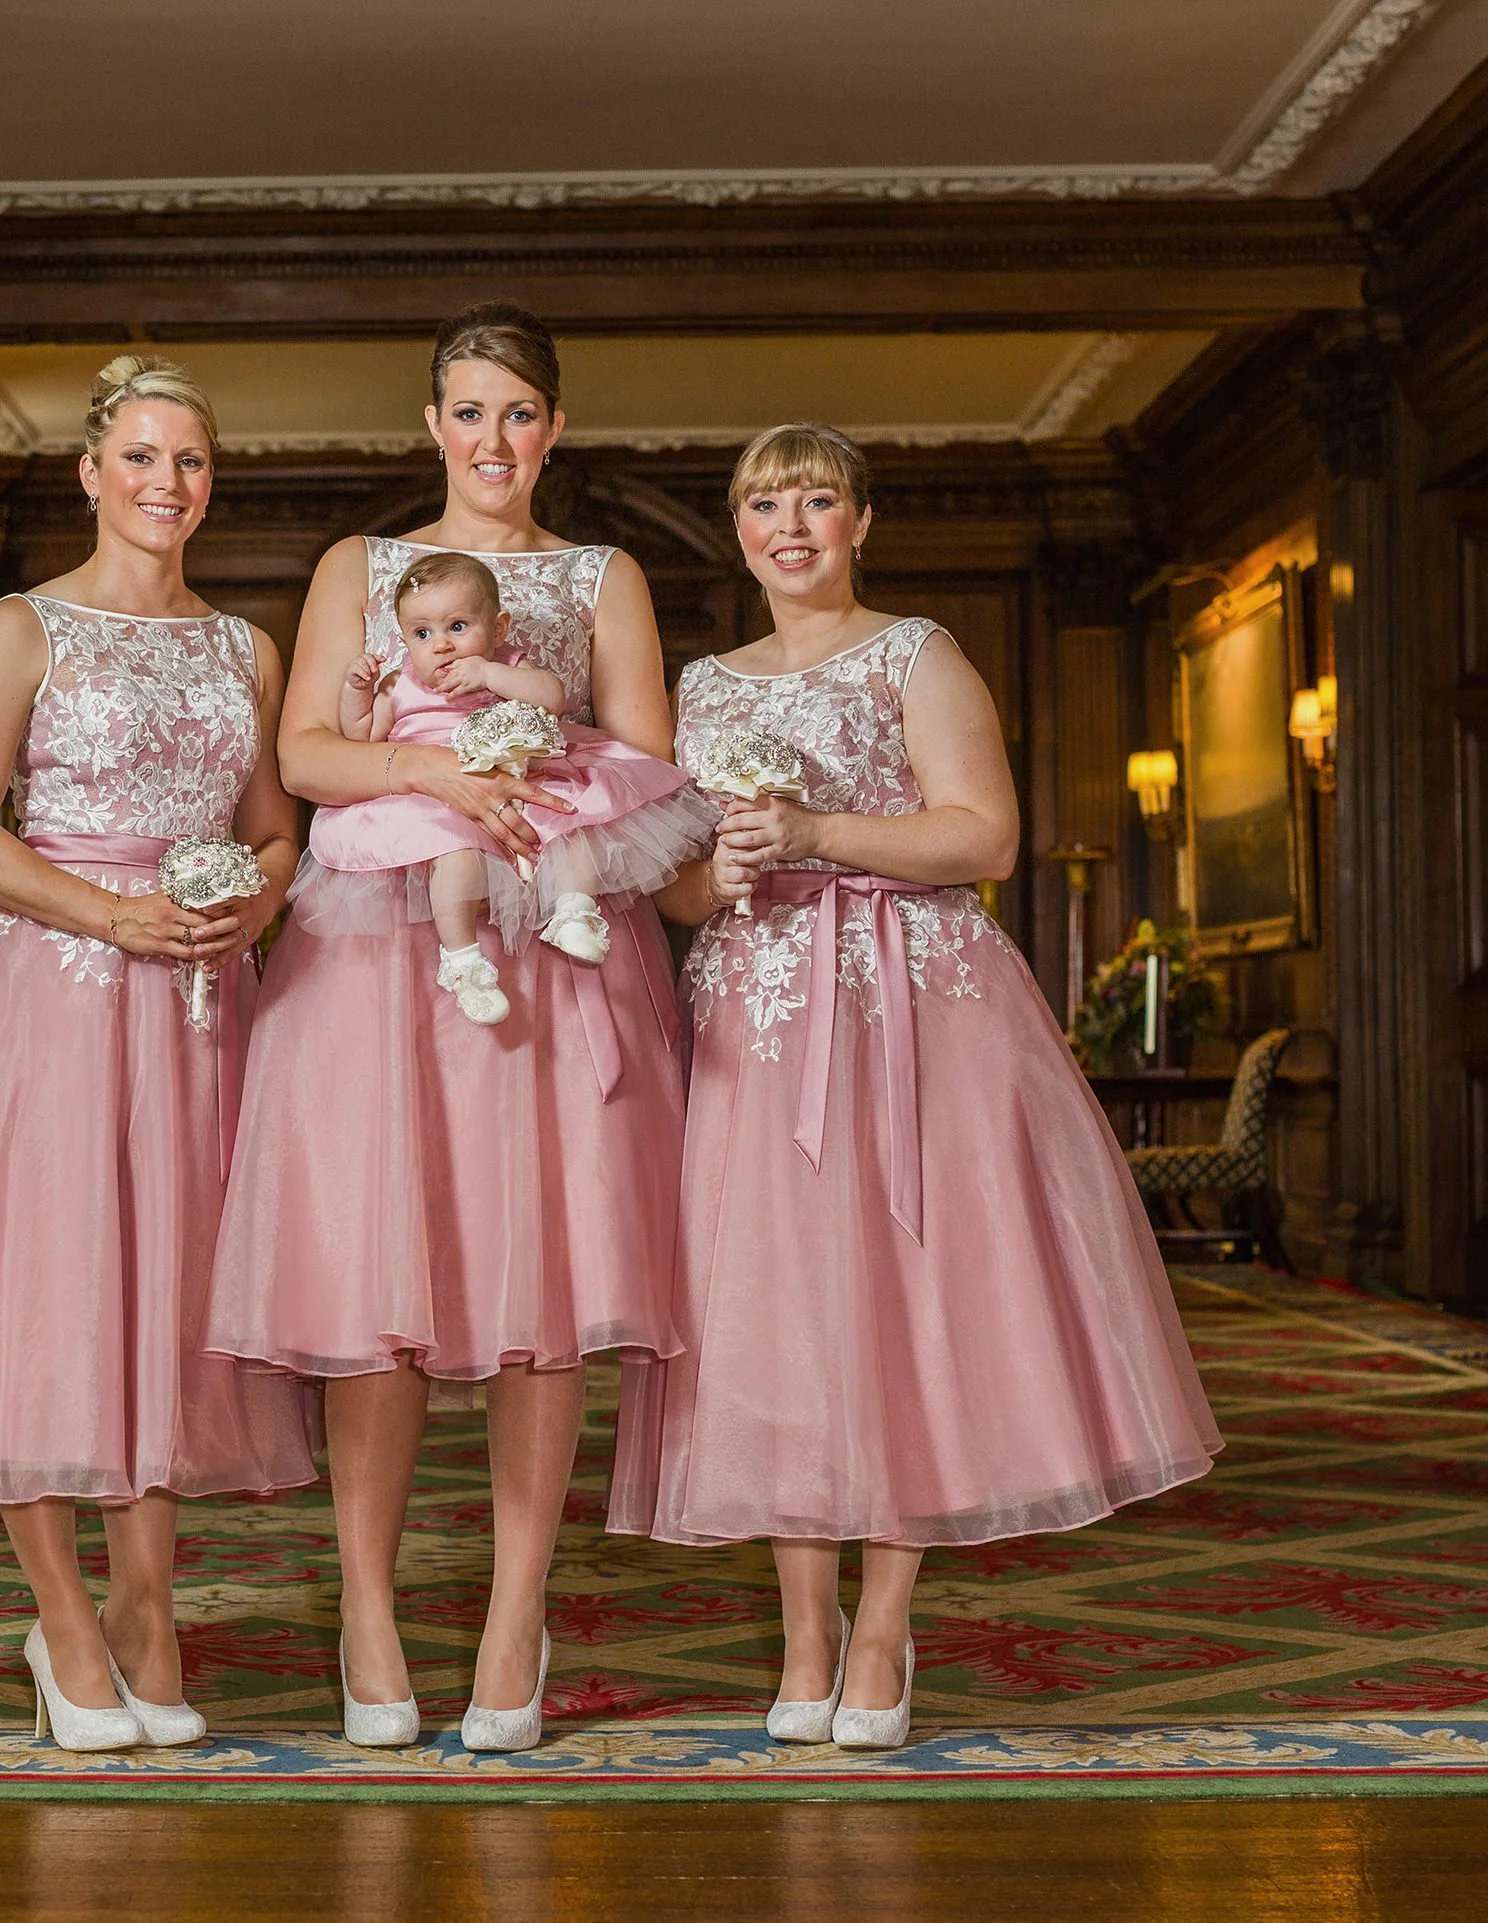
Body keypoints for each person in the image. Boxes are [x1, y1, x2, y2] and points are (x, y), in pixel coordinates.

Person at [609, 422, 1221, 1750]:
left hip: (911, 1007)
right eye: (765, 501)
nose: (792, 524)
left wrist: (825, 831)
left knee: (900, 1301)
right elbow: (669, 879)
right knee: (767, 1306)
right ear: (741, 527)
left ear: (860, 521)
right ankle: (805, 1624)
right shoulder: (702, 686)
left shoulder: (917, 652)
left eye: (816, 499)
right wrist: (722, 876)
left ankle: (883, 1616)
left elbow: (983, 831)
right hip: (756, 1022)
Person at [0, 354, 316, 1752]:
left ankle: (150, 1613)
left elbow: (276, 823)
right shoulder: (19, 627)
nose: (168, 484)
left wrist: (254, 897)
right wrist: (114, 913)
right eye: (142, 458)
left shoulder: (246, 649)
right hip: (55, 996)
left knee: (159, 1307)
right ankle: (67, 1622)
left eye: (192, 461)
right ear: (93, 472)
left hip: (202, 1012)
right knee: (49, 1298)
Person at [205, 303, 687, 1753]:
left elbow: (653, 757)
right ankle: (365, 1606)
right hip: (372, 959)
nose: (494, 439)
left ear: (555, 426)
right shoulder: (358, 565)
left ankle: (511, 1618)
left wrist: (523, 772)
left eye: (521, 412)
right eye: (468, 412)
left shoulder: (606, 575)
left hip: (551, 944)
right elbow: (300, 749)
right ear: (431, 424)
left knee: (546, 1299)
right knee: (381, 1295)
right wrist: (433, 765)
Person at [302, 548, 707, 1024]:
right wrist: (356, 691)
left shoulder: (508, 669)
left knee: (570, 826)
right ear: (405, 639)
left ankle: (575, 913)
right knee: (455, 862)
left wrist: (490, 673)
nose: (442, 645)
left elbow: (553, 698)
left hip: (522, 776)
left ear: (496, 629)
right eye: (422, 633)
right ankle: (463, 963)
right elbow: (362, 737)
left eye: (458, 627)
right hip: (437, 800)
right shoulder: (400, 685)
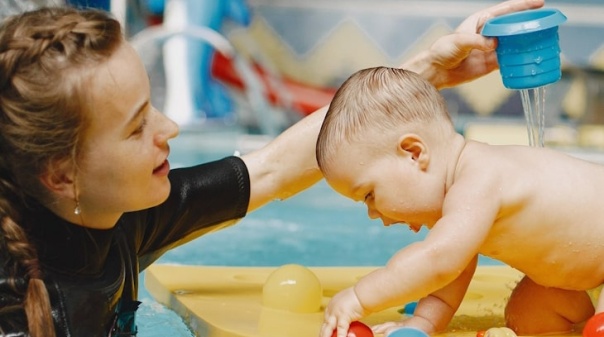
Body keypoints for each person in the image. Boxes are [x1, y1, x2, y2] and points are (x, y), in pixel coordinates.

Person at [0, 0, 544, 336]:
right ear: (63, 175)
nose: (171, 128)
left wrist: (424, 73)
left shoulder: (122, 216)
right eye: (138, 125)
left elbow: (274, 168)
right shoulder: (13, 294)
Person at [316, 66, 604, 337]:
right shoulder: (462, 207)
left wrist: (359, 296)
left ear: (414, 153)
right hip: (584, 271)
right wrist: (423, 323)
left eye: (370, 195)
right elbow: (450, 275)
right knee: (526, 314)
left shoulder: (480, 178)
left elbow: (437, 261)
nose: (371, 213)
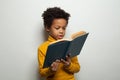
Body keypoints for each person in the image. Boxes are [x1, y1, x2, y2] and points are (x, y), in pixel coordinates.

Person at [38, 7, 80, 80]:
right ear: (47, 27)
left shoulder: (69, 45)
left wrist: (69, 65)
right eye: (57, 28)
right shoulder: (42, 48)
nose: (61, 31)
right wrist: (50, 70)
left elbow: (77, 68)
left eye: (64, 28)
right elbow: (42, 73)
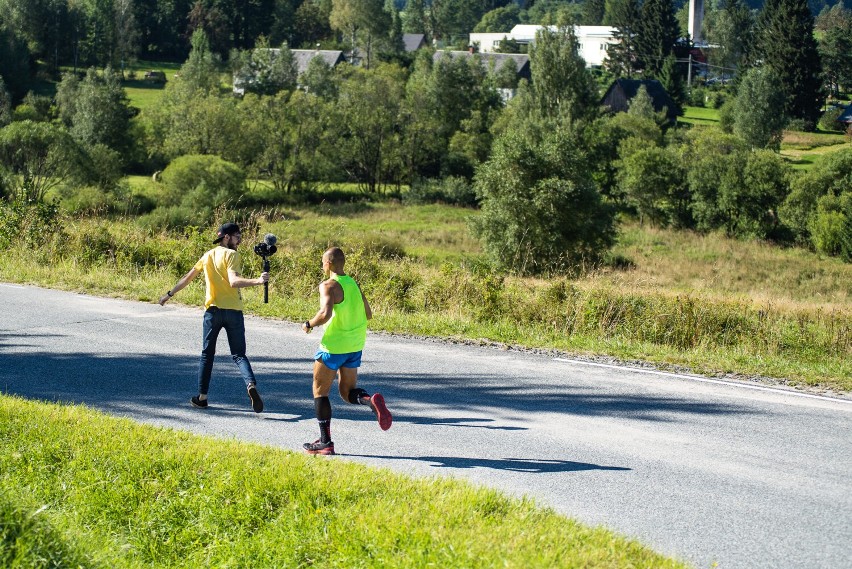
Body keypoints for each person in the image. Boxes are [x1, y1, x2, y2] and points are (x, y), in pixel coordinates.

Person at [159, 222, 269, 413]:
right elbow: (234, 281)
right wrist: (258, 281)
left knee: (207, 355)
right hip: (233, 311)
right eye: (237, 236)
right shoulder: (232, 255)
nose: (240, 239)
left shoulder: (208, 255)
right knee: (239, 355)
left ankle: (202, 398)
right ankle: (250, 384)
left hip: (212, 312)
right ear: (226, 237)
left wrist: (169, 295)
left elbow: (187, 278)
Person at [301, 247, 391, 455]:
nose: (323, 265)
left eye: (323, 262)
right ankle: (370, 401)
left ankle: (325, 442)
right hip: (355, 345)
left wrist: (309, 324)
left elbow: (325, 313)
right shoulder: (353, 284)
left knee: (319, 391)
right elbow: (368, 313)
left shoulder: (328, 285)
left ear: (329, 264)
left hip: (333, 346)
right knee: (346, 392)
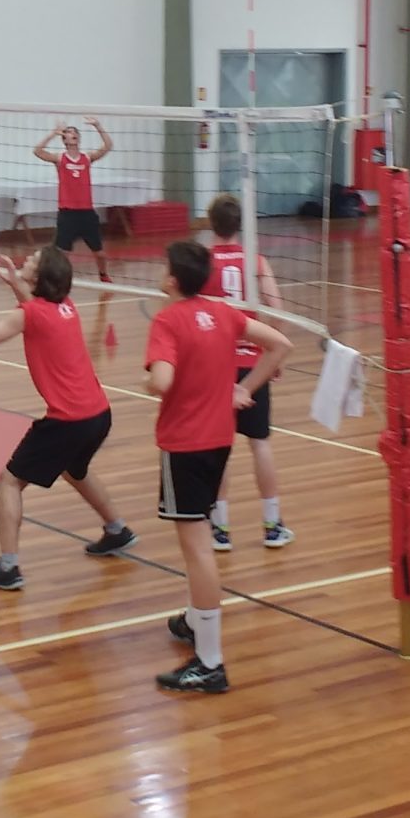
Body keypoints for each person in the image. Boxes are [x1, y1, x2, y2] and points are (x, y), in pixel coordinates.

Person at [146, 241, 290, 695]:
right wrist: (243, 389)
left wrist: (151, 380)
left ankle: (209, 662)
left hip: (184, 444)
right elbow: (280, 344)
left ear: (172, 280)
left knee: (198, 550)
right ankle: (194, 621)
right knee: (201, 538)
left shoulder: (167, 321)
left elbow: (162, 381)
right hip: (218, 439)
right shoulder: (224, 313)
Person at [0, 247, 136, 589]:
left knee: (10, 480)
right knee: (74, 470)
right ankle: (117, 530)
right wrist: (16, 283)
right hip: (99, 415)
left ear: (40, 277)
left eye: (33, 260)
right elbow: (34, 309)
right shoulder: (66, 306)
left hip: (68, 421)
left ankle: (8, 566)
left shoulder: (30, 314)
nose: (27, 259)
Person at [203, 195, 292, 549]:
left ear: (211, 223)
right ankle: (272, 525)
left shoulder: (202, 262)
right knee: (260, 444)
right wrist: (272, 357)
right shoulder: (255, 261)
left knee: (219, 446)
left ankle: (220, 529)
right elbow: (277, 309)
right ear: (240, 224)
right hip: (251, 364)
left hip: (216, 366)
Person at [34, 119, 113, 284]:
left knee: (99, 253)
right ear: (64, 139)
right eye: (69, 132)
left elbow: (107, 146)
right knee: (62, 253)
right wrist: (52, 134)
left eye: (76, 132)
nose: (74, 134)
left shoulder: (87, 157)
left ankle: (104, 275)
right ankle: (57, 279)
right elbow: (37, 151)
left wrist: (98, 125)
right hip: (68, 213)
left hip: (87, 213)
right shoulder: (60, 158)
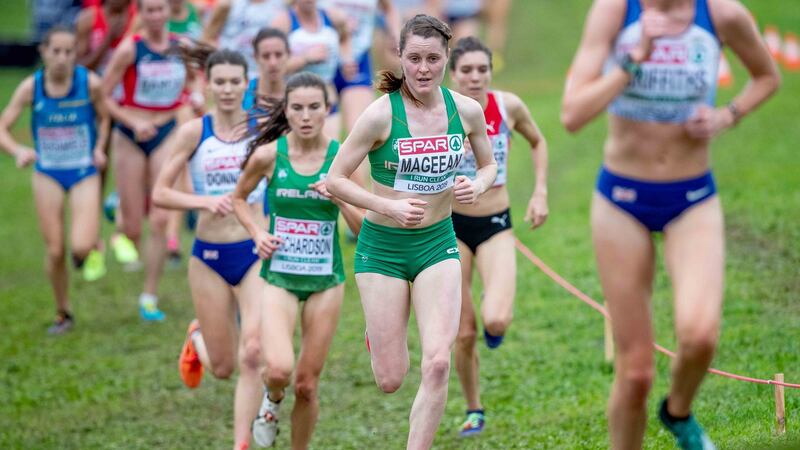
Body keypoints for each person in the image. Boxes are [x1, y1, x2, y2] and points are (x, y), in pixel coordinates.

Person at [561, 0, 780, 448]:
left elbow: (767, 76)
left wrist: (726, 116)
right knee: (636, 371)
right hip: (621, 200)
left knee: (700, 336)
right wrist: (632, 59)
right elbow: (572, 114)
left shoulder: (722, 15)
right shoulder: (614, 13)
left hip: (693, 196)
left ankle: (678, 411)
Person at [325, 15, 497, 449]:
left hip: (437, 243)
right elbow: (335, 180)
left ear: (446, 59)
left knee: (438, 363)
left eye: (433, 59)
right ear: (399, 57)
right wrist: (387, 205)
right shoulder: (379, 115)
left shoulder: (467, 111)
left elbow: (489, 164)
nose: (423, 68)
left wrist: (474, 184)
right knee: (390, 379)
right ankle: (379, 332)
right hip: (381, 248)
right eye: (415, 58)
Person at [232, 72, 364, 448]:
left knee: (306, 384)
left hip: (326, 281)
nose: (306, 116)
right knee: (278, 369)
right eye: (297, 108)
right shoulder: (269, 155)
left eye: (314, 107)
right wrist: (258, 233)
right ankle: (271, 400)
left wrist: (341, 198)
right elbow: (239, 198)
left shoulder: (343, 157)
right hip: (280, 278)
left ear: (327, 110)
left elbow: (364, 226)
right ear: (286, 111)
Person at [152, 49, 266, 450]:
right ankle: (197, 337)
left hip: (255, 251)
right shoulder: (193, 132)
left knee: (253, 351)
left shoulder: (262, 129)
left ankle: (242, 442)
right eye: (220, 81)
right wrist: (204, 202)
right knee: (222, 368)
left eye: (236, 81)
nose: (228, 88)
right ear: (208, 84)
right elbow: (160, 192)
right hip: (209, 257)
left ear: (245, 83)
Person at [448, 35, 549, 437]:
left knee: (496, 319)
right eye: (466, 71)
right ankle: (474, 409)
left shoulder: (508, 106)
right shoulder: (439, 113)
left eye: (482, 69)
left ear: (491, 70)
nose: (475, 77)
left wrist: (540, 191)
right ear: (452, 75)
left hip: (495, 224)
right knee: (464, 332)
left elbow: (538, 141)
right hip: (449, 227)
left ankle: (494, 325)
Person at [0, 26, 110, 333]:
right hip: (47, 172)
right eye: (56, 51)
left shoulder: (90, 83)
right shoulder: (30, 87)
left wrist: (100, 148)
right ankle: (63, 312)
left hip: (83, 171)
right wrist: (18, 150)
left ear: (76, 54)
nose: (62, 58)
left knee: (80, 247)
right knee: (55, 250)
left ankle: (87, 248)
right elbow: (3, 127)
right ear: (44, 52)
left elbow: (105, 117)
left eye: (69, 52)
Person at [102, 0, 190, 321]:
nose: (155, 16)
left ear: (169, 12)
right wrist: (132, 121)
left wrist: (191, 97)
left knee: (161, 219)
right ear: (141, 14)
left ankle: (149, 295)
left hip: (165, 131)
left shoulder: (181, 47)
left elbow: (194, 83)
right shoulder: (130, 49)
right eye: (149, 10)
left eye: (160, 9)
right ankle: (121, 211)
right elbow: (103, 93)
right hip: (130, 134)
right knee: (133, 227)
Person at [270, 0, 356, 139]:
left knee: (330, 155)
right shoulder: (283, 22)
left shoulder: (333, 17)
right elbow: (273, 68)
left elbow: (345, 38)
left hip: (327, 97)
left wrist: (346, 60)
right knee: (295, 156)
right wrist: (306, 58)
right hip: (294, 101)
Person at [203, 0, 284, 78]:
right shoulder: (227, 4)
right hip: (229, 71)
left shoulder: (279, 7)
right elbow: (206, 38)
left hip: (261, 75)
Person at [241, 27, 290, 115]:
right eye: (266, 56)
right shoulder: (241, 95)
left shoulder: (298, 96)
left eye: (278, 55)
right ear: (255, 57)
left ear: (288, 54)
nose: (273, 63)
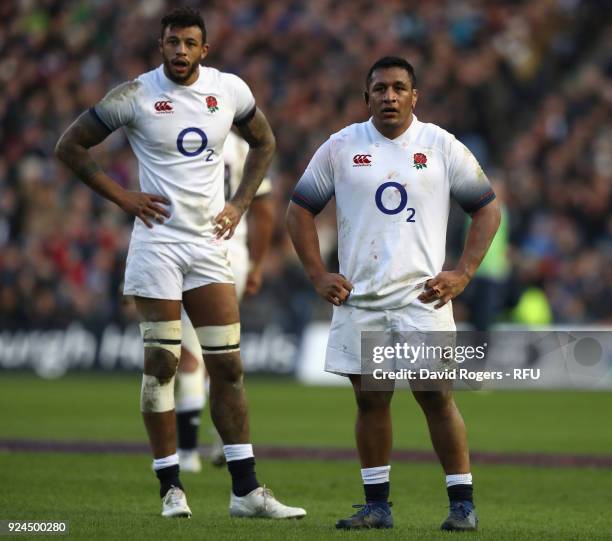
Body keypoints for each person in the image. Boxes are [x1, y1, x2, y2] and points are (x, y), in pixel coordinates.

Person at [56, 6, 305, 520]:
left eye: (189, 43)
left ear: (203, 49)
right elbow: (71, 145)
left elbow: (265, 141)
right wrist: (123, 197)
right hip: (157, 246)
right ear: (161, 45)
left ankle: (246, 491)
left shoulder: (229, 90)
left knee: (228, 365)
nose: (180, 51)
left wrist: (239, 203)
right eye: (172, 42)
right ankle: (171, 485)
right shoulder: (134, 94)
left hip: (208, 246)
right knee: (162, 364)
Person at [286, 56, 500, 531]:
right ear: (367, 97)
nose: (389, 96)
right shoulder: (341, 147)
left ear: (414, 96)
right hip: (360, 299)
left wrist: (462, 273)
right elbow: (299, 209)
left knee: (436, 397)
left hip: (422, 300)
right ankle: (377, 506)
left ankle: (462, 505)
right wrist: (319, 274)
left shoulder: (441, 145)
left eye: (399, 88)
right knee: (371, 401)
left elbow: (486, 208)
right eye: (380, 89)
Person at [176, 130, 274, 472]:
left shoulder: (186, 137)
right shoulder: (242, 146)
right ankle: (225, 437)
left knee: (191, 353)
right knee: (221, 352)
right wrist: (257, 264)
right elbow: (264, 211)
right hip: (237, 254)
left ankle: (187, 452)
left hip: (200, 252)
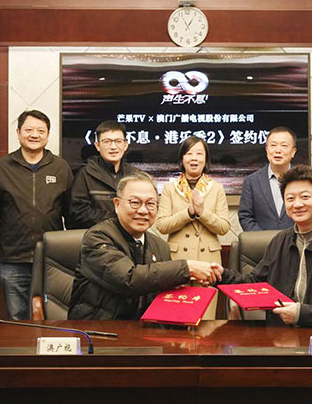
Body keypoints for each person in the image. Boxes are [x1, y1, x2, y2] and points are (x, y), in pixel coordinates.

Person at [213, 165, 312, 327]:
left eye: (305, 197)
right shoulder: (280, 241)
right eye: (290, 198)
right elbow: (256, 283)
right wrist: (222, 275)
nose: (297, 204)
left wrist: (302, 314)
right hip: (278, 334)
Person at [68, 171, 218, 320]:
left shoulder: (160, 246)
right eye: (135, 202)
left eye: (150, 204)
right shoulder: (97, 237)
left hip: (144, 329)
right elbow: (129, 279)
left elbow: (163, 298)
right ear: (117, 204)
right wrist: (187, 268)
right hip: (97, 329)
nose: (143, 211)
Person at [0, 110, 73, 320]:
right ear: (18, 133)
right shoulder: (2, 167)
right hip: (13, 258)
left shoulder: (60, 168)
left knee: (53, 317)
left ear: (48, 135)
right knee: (18, 317)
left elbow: (71, 213)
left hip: (51, 259)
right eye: (29, 130)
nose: (34, 135)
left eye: (41, 130)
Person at [156, 136, 231, 320]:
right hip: (178, 260)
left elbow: (224, 227)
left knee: (205, 319)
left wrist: (202, 212)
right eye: (189, 154)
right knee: (177, 315)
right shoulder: (170, 188)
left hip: (208, 260)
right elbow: (162, 225)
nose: (194, 158)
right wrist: (188, 213)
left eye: (199, 154)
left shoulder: (216, 188)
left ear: (206, 159)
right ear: (182, 158)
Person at [68, 120, 137, 228]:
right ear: (97, 146)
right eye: (107, 141)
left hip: (129, 235)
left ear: (125, 145)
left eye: (118, 141)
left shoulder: (135, 175)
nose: (113, 146)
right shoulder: (85, 174)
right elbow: (78, 212)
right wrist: (117, 218)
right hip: (95, 235)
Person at [238, 127, 298, 231]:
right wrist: (263, 238)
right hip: (262, 240)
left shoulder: (303, 180)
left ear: (293, 152)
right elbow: (245, 216)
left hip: (296, 239)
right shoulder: (252, 181)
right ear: (266, 150)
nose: (277, 150)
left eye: (284, 146)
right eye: (273, 145)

++++++

**Instructions to follow**
The material above holds pictures; leave them out and set down exactly the lines from the line with "left elbow: (653, 757)" to the line with "right elbow: (450, 275)", both included.

**Response box**
left elbow: (653, 757)
right ankle: (365, 1606)
right hip: (372, 959)
nose: (494, 439)
left ear: (555, 426)
right shoulder: (358, 565)
left ankle: (511, 1618)
left wrist: (523, 772)
left eye: (521, 412)
right eye: (468, 412)
left shoulder: (606, 575)
left hip: (551, 944)
right elbow: (300, 749)
right ear: (431, 424)
left knee: (546, 1299)
right knee: (381, 1295)
right wrist: (433, 765)
Person at [302, 548, 707, 1024]:
right wrist: (356, 691)
left shoulder: (508, 669)
left knee: (570, 826)
right ear: (405, 639)
left ankle: (575, 913)
right knee: (455, 862)
left wrist: (490, 673)
nose: (442, 645)
left elbow: (553, 698)
left hip: (522, 776)
left ear: (496, 629)
right eye: (422, 633)
right ankle: (463, 963)
right elbow: (362, 737)
left eye: (458, 627)
right hip: (437, 800)
right shoulder: (400, 685)
Body keypoints for each person in the image. Boxes are [x1, y1, x2, y2] and points are (x, y), in pixel coordinates.

Person at [0, 0, 544, 336]:
right ear: (63, 175)
nose: (171, 128)
left wrist: (424, 73)
left shoulder: (122, 216)
right eye: (138, 125)
left elbow: (274, 168)
right shoulder: (13, 294)
Person at [316, 66, 604, 337]:
right shoulder: (462, 207)
left wrist: (359, 296)
left ear: (414, 153)
right hip: (584, 271)
right wrist: (423, 323)
left eye: (370, 195)
right elbow: (450, 275)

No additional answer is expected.